Task details => Look through the records below, count the lines with the word "user", and reply with only the number.

(Bounding box prediction data)
[Start of section]

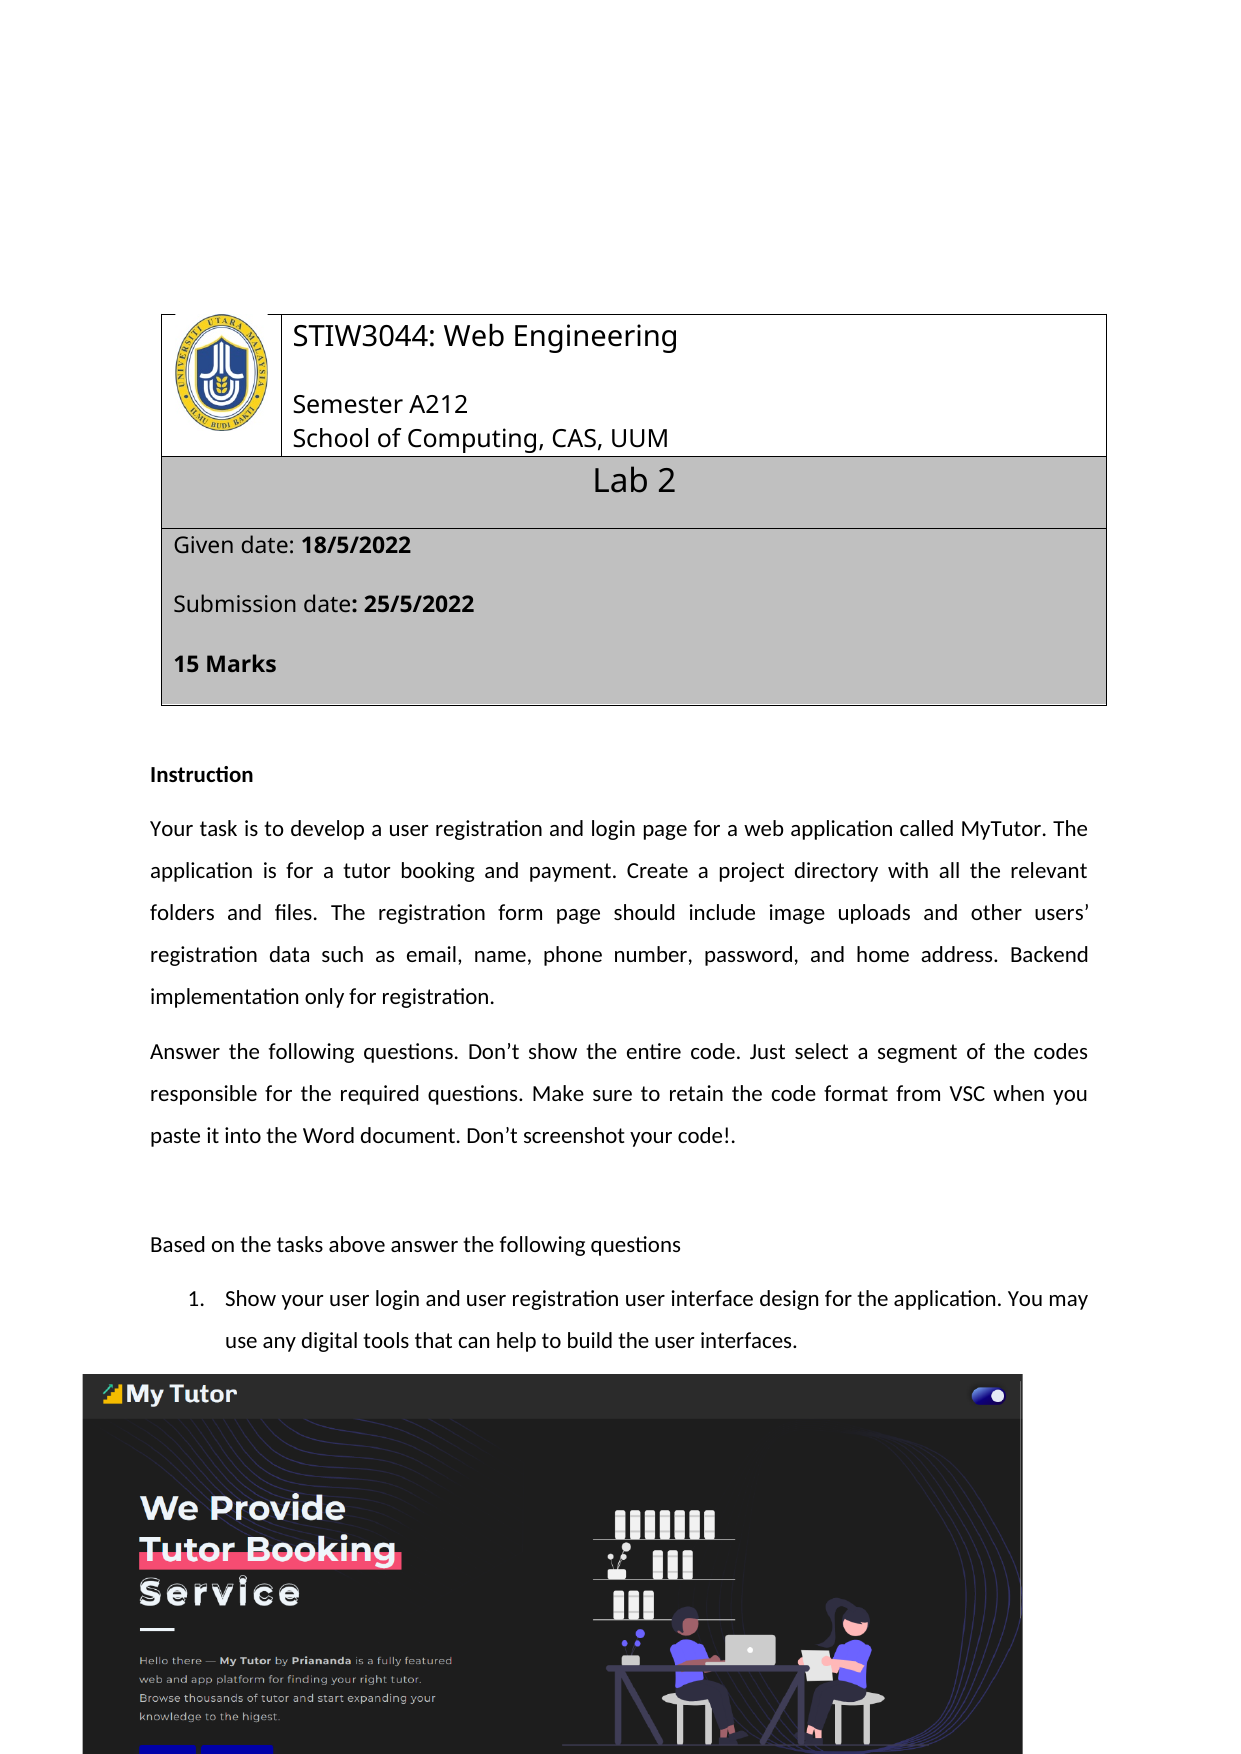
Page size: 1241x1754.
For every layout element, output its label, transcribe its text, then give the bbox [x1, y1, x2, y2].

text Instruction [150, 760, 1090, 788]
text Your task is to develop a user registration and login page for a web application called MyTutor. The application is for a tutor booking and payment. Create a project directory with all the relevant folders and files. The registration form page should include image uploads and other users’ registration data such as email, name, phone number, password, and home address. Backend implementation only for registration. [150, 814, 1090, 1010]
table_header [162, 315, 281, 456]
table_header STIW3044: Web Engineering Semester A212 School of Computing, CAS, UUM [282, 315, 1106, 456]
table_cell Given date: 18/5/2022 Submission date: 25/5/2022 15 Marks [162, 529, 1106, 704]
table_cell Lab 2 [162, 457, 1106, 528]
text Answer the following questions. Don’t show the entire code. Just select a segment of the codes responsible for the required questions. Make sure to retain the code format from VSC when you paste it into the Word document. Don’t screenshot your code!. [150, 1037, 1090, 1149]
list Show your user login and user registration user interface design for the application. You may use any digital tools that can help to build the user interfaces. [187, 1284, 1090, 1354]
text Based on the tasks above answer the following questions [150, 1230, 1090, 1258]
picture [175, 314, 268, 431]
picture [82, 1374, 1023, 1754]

[End of section]

Result below => 2